- _EXTRACT TO READ_:
Airline industry is the major catalyst in the process of globalization in modern economic world. The global airlines industry consist of 2000 airlines that operates through almost 24,000 aircrafts providing services o more than 3750 airports all over the world (Belobaba, Odoni and Barnhart 2015). As per the statistics recorded in 2016, almost 28 million scheduled flights took departure carrying approximately 2 billion people. The global air travel growth has been around 5% consistently over the past there decades and tending to become twice the annual GDP growth (Belobaba, Odoni and Barnhart 2015). US airlines is one of the significant industry contributing hugely to this global picture. The national economy of USA is world’s largest in terms of GDP and second largest in terms of purchasing power parity. The nation heavily dependent upon manufacturing and international trade mostly consisting of greater export to the global countries and with decent import too (Hannigan, Hamilton and Mudambi 2015). The nation is also receiver of higher number of immigrants annually. These consolidate the importance of airlines service within the economy and further provide the central theme of this discussion.

The paper aims to depict present scenario by conducting a case study on the airlines industry of USA. The case study is performed mostly having it based upon the strategic analysis as well as suggested recommendation.

The airlines industry of US operates through 100 passenger airlines which are certified and conduct 12 million flight departures annually within nation as well as cross-border. The importance of the US airlines lies in the fact that it is one of the extensively used network of air transportation owning 12th position among 3o most busy airports and carries almost one third of the global traffic. As per carriage and transportation of cargos, 8 national airlines earn position in the world’s 30 busiest airports. Commercial aviation tends to contribute over 8% annually to the Gross Domestic Production of the nation as per estimation shared by the Federal aviation Administration in 2009(Choi, Lee and Olson 2015). The industry draws revenue of $160 billion and triggers economic activity globally worth $1.3 trillion . The US airline is source of almost 10.2 million jobs within nation (Choi, Lee and Olson 2015). 546,450 employees put effort daily in the 8000 aircrafts operating in the industry overall further capturing 30,000 flights per day. The industry  consolidation depicts Continental and United form having largest service providers like Delta, Northwest followed by Southwest and AirTran in the second position (Choi, Lee and Olson 2015).

- _ENTRIES SUPPLIED_:
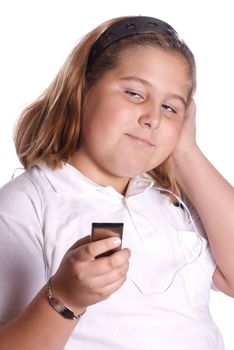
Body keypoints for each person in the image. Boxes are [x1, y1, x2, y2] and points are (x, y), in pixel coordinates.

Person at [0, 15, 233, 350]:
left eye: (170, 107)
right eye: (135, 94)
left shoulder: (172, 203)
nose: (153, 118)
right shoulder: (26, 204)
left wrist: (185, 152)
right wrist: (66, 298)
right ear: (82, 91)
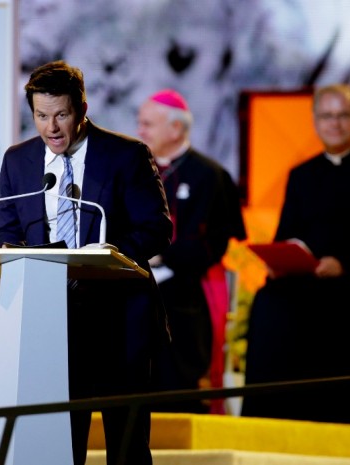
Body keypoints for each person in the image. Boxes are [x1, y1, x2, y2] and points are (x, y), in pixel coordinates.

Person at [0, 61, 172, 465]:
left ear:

---

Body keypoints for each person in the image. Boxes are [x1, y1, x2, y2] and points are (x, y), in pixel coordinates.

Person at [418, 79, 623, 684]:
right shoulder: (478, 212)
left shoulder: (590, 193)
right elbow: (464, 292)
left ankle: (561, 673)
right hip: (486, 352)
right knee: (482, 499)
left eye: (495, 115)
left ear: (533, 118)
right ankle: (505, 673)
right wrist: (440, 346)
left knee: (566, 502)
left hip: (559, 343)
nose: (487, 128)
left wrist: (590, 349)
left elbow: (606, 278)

...

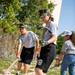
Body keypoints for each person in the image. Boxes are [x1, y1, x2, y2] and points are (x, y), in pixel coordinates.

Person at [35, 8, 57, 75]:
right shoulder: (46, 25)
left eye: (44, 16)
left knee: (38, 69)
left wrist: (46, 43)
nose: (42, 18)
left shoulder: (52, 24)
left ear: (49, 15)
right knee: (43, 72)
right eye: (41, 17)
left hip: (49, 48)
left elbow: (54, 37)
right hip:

- _PROBLEM 1_: According to the airline industry passage, how many certified passenger airlines operate in the US airline industry?
- _PROBLEM 2_: Using the airline industry passage, explain why airline service holds importance within the US economy.
The data that accompanies the text is not needed here.

- _YOUR SOLUTION 1_: 100 certified passenger airlines.

- _YOUR SOLUTION 2_: The US economy depends heavily on manufacturing and international trade, with large exports to other countries and a decent level of imports. The nation also receives a high number of immigrants each year, and together these factors make airline service important to the economy.